Alex opened his eyes. So he was still alive! That was a nice surprise. He was lying on a bed in a large, comfortable room. The bed was modern, but the room was old with beams running across the ceiling, a stone fireplace, and narrow windows in an ornate wooden frame. He had seen rooms like this in books when he was studying Shakespeare. He would have said the building was Elizabethan. It had to be somewhere in the country. There was no sound of traffic. Outside, he could see trees.

Someone had undressed him. His school uniform was gone. Instead he was wearing loose pajamas, silk from the feel of them… All his clothes were here, neatly hung up. He took out a pair of Gap combat trousers, Nike sweatshirt and sneakers, got dressed, then sat on the bed and waited.

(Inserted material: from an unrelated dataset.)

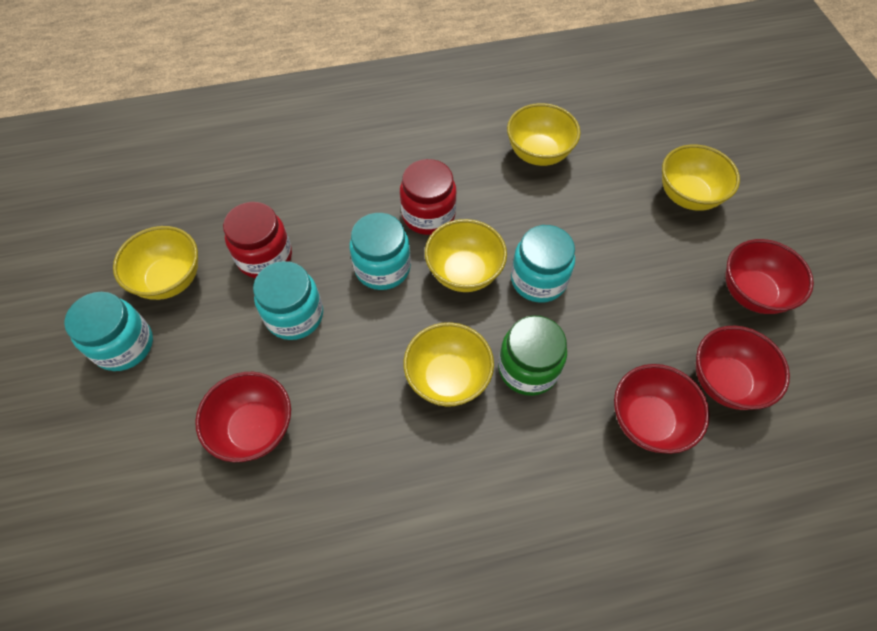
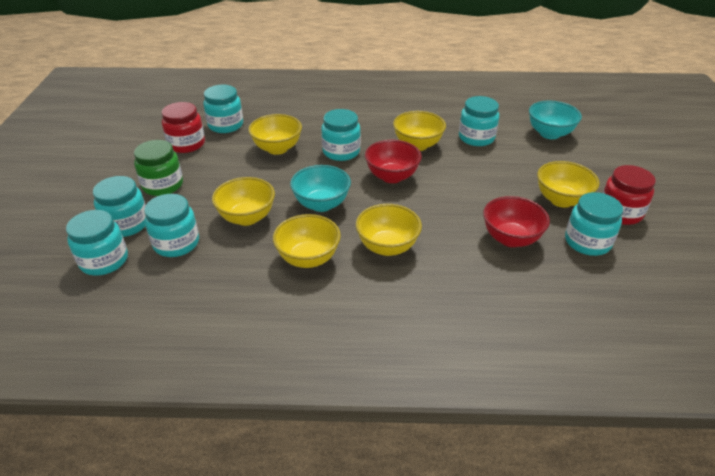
red bowl: 4 -> 2
turquoise bowl: 0 -> 2
turquoise jar: 4 -> 7
yellow bowl: 5 -> 6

About fifteen minutes later there was a knock and the door opened. A young Asian woman in a nurse’s uniform came in, beaming.

“Oh, you’re awake. And dressed. How are you feeling? Not too groggy, I hope. Please come this way. Mr Blunt is expecting you for lunch.”

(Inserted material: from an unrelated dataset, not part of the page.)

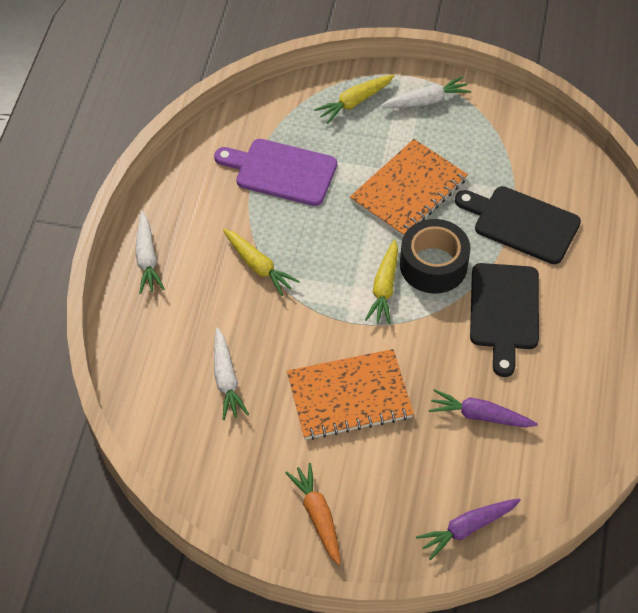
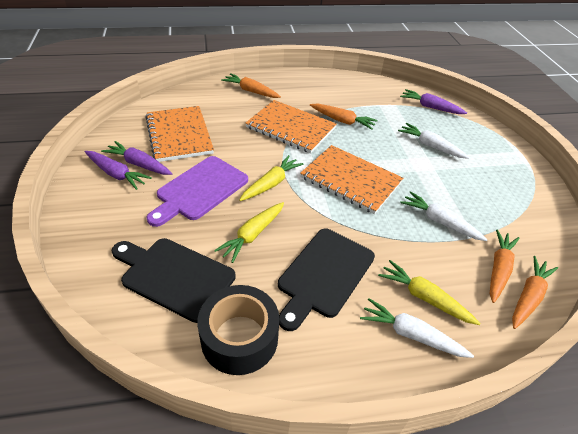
orange carrot: 1 -> 4
orange notebook: 2 -> 3
purple carrot: 2 -> 3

Alex followed her out of the room. The stairs led down into a tall galleried room with a rug spread out over flagstones and a fireplace big enough to park a car in. A long, polished wooden table had been set for three. Alan Blunt and a dark, rather masculine woman sucking a peppermint were already sitting down. Mrs Blunt?

“Alex.” Blunt smiled briefly as if it was something he didn’t enjoy doing. “It’s good of you to join us.”

Alex sat down. “You didn’t give me a lot of choice.”

“Yes. I don’t quite know what Crawley was thinking of, having you shot like that, but I suppose it was the easiest way. May I introduce my colleague, Mrs Jones.”

The woman nodded at Alex. Her eyes seemed to examine him minutely, but she said nothing.

“Who are you?” Alex asked. “What do you want with me?”

Blunt began. “As I’m sure you’ve gathered,” he said, “the Royal and General is not a bank. In fact, it doesn’t exist… it’s nothing more than a cover. And it follows, of course, that your uncle had nothing to do with banking. He worked for me. My name, as I told you at the funeral, is Blunt. I am the chief executive of the Special Operations Division of MI6. And your uncle was, for want of a better word, a spy.”


Today I'd like you to draw a picture of the scene between Alex, Mr Blunt and Mrs Jones. In five sentences or fewer, summarise the extract above.